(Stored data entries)

————

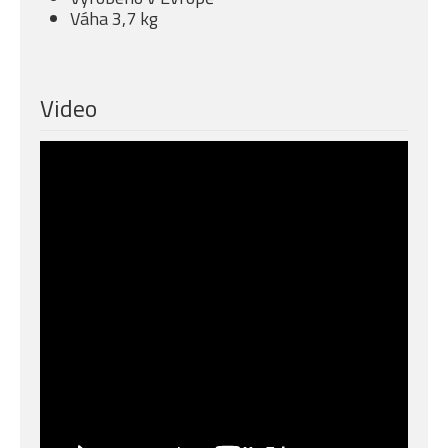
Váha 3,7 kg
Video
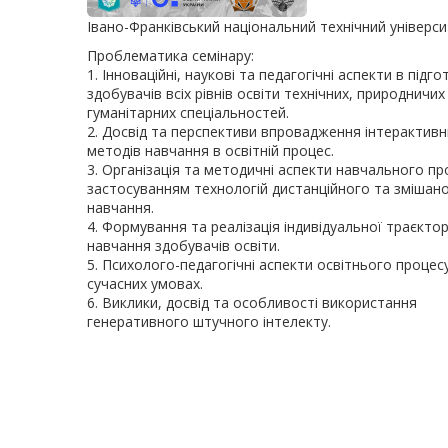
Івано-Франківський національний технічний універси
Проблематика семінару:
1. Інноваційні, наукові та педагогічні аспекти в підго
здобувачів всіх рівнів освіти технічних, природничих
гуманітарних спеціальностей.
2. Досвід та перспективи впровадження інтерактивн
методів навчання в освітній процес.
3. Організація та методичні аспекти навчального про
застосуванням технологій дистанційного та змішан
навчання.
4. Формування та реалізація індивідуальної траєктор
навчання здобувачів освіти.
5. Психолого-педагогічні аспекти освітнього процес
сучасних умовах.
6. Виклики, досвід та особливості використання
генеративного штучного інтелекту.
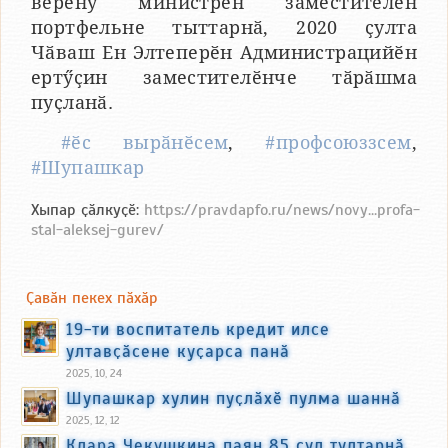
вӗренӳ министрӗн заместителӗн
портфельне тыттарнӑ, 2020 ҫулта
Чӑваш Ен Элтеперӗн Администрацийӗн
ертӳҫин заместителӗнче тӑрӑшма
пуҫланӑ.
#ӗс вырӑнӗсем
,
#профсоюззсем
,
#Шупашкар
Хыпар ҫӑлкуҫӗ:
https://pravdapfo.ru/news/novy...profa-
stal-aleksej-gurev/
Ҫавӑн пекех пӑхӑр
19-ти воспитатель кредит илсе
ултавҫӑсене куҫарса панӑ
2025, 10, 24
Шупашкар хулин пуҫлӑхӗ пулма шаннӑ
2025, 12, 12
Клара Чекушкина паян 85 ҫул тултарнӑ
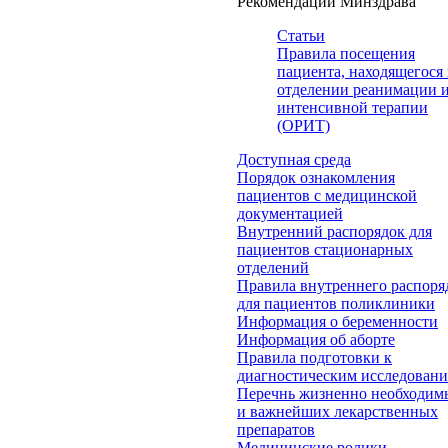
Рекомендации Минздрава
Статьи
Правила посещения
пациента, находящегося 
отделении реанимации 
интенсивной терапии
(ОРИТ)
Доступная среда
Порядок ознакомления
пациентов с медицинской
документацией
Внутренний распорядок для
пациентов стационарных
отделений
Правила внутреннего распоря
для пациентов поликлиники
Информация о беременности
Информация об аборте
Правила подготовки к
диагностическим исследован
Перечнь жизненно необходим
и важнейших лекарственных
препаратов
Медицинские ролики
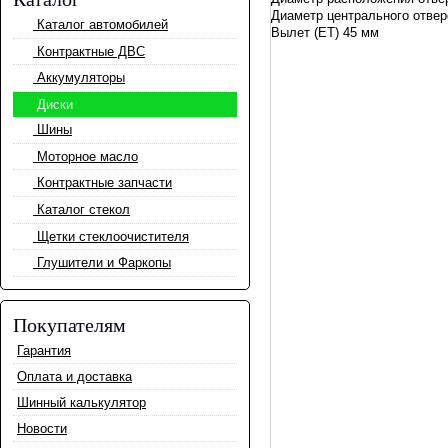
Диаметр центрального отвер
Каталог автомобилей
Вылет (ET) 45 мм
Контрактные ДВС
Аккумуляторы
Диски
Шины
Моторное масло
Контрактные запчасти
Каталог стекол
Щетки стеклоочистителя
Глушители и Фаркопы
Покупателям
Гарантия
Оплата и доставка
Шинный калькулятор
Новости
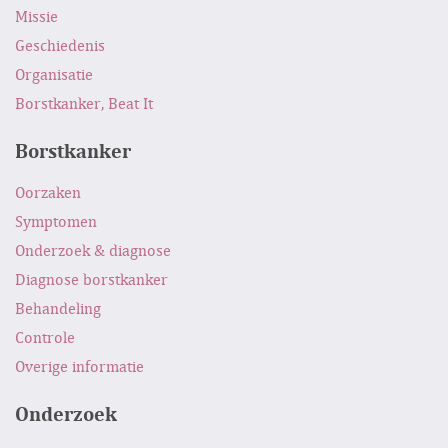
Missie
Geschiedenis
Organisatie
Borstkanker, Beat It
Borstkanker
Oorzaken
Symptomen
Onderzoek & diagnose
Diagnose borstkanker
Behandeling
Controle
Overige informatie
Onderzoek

————

> [Instruction]:
Within the entries above, give again exactly the lines starting at the one that contains "документацией" and ending at the one that contains "Каталог стекол", leaving out the pictures.

> [Task output]:
документацией
Внутренний распорядок для
пациентов стационарных
отделений
Правила внутреннего распоря
для пациентов поликлиники
Информация о беременности
Информация об аборте
Правила подготовки к
диагностическим исследован
Перечнь жизненно необходим
и важнейших лекарственных
препаратов
Медицинские ролики
Диаметр центрального отвер
Каталог автомобилей
Вылет (ET) 45 мм
Контрактные ДВС
Аккумуляторы
Диски
Шины
Моторное масло
Контрактные запчасти
Каталог стекол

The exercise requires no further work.